Der Wettbewerb dort sei äußerst intensiv, in den meisten Märkten könnten die Kunden zwischen fünf und mehr Anbietern wählen, begründete er am Donnerstag in Köln auf der Hauptversammlung seine Zuversicht. Im März hatte der Bonner Riese den Verkauf seiner Mobilfunktochter an AT&T zum Preis von 39 Milliarden US-Dollar angekündigt und damit schweren Ballast von Bord geworfen. "Sie haben gute Lösungen für Problemfelder gefunden", begrüßten auch Aktionäre den Schritt des Vorstandes.

In der ersten Hälfte des kommenden Jahres soll die Transaktion nach Einschätzung von Obermann über die Bühne gehen - die Kartellbehörden müssen noch zustimmen. Experten rechnen mit einigen Auflagen für den Erwerber. Durch die Übernahme steigt AT&T nämlich zum größten Mobilfunkkonzern des Landes auf. Sollte der Verkauf platzen, muss AT&T nochmals tief in die Tasche greifen und Entschädigungen von drei Milliarden Dollar an die Telekom zahlen. Hinzu kommen Funkfrequenzen und bessere Roaming-Konditionen, die sich einem Bericht des "Handelsblatts" auf weitere drei Milliarden Dollar summieren.

Mit dem Verkauf von T-Mobile USA, das die Bonner vor zehn Jahren zu einem Preis von 40 Milliarden Euro erworben hatte, zieht die Telekom einen Schlussstrich unter ihr US-Geschäft. In Großbritannien hatte der Konzern zuvor schon mit der Bildung eines Joint Ventures mit France Télécom eine Lösung für die kränkelnde britische Mobilfunktochter gefunden.

Die Erlöse aus dem Verkauf von T-Mobile USA will Obermann vor allem in den Schuldenabbau und den Rückkauf von eigenen Aktien stecken. Eine niedrigere Verschuldung werde auch die T-Aktie attraktiver machen, sagte die Geschäftsführerin der Deutschen Schutzgemeinschaft für Wertpapierbesitz, Jella Benner-Heinacher. Seit Ankündigung des Verkaufs habe sich die Marktkapitalisierung um mehr als sieben Milliarden Euro erhöht. Am Donnerstagnachmittag notierte das Papier in einem schwachen Marktumfeld bei 11,23 Euro, rund ein halbes Prozent im Minus.

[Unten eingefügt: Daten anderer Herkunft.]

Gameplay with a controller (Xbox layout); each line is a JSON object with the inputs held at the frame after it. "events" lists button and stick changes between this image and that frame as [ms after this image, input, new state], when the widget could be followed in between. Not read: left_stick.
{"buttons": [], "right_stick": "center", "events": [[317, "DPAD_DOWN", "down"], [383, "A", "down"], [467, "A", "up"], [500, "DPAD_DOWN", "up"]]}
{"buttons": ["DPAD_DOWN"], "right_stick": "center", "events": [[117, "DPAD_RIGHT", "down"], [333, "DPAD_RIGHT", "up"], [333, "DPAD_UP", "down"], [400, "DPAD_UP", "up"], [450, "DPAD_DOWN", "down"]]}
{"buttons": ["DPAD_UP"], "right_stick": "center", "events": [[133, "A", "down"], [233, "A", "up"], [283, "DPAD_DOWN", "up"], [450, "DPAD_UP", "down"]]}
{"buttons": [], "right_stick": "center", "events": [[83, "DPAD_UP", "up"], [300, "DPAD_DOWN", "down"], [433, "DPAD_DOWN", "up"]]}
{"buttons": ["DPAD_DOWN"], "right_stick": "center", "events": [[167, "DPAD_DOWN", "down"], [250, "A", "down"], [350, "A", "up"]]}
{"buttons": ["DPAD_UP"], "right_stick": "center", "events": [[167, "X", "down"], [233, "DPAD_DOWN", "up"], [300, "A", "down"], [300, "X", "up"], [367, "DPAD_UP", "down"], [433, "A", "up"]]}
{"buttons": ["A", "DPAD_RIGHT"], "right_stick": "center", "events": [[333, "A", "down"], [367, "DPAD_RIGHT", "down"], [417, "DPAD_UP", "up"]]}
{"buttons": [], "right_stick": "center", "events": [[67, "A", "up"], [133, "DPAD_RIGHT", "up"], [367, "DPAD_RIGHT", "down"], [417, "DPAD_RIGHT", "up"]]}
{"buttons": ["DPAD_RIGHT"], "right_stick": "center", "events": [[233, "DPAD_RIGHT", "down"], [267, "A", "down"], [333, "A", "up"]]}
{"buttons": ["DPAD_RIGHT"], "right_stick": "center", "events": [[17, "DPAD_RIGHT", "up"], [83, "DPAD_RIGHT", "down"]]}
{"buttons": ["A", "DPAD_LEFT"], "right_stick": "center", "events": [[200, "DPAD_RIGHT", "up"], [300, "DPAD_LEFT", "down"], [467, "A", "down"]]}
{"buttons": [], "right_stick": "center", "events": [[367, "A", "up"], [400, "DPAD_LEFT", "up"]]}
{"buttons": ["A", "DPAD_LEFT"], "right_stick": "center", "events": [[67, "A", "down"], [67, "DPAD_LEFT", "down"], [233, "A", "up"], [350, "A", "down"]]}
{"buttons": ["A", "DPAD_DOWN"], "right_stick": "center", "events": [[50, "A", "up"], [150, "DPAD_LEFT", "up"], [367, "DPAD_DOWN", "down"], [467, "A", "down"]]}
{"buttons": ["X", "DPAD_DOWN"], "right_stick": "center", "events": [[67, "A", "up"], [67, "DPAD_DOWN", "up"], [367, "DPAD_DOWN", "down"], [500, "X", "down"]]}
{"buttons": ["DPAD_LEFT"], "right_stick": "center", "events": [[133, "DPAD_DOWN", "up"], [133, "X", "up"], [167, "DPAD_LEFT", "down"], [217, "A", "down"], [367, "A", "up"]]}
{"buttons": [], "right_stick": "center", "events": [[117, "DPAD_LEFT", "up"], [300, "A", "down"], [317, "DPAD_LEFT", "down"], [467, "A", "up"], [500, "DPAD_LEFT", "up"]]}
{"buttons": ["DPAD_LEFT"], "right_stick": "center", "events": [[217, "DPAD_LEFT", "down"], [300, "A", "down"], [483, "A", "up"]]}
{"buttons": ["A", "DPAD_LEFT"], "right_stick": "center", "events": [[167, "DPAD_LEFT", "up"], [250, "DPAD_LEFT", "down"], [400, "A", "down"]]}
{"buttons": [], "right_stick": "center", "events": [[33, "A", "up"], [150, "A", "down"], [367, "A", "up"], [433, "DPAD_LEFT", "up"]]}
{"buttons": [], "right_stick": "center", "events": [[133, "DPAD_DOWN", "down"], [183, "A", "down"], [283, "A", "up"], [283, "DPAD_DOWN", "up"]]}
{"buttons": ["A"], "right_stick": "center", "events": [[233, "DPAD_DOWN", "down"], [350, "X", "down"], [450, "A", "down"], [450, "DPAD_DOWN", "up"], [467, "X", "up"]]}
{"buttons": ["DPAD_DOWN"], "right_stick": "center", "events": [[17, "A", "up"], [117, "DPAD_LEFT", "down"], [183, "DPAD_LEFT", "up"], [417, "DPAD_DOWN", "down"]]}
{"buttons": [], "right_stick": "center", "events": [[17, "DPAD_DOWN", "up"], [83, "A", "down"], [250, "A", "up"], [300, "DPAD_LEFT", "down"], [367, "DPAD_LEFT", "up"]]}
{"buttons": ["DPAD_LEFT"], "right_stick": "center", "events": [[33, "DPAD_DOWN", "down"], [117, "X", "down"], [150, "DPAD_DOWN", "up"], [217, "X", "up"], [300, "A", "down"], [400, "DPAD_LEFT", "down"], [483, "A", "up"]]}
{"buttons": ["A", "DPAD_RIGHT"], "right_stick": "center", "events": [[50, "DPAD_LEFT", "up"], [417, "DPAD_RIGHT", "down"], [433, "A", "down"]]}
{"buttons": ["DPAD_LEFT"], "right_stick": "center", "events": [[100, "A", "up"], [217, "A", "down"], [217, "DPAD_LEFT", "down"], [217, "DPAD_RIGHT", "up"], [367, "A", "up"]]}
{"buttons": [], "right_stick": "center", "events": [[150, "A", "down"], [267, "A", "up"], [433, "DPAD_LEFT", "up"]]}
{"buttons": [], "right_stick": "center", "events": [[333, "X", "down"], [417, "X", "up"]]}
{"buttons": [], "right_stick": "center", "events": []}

Für das abgelaufene Geschäftsjahr sollen die Anteilseigner 0,70 Euro Dividende erhalten. Das sind acht Cent weniger als ein Jahr zuvor. 2010 hatte die Telekom mit gut 250.000 Beschäftigten 62,4 Milliarden Euro Umsatz erzielt und einen Überschuss von 1,7 Milliarden Euro erwirtschaftet. (dpa/tc)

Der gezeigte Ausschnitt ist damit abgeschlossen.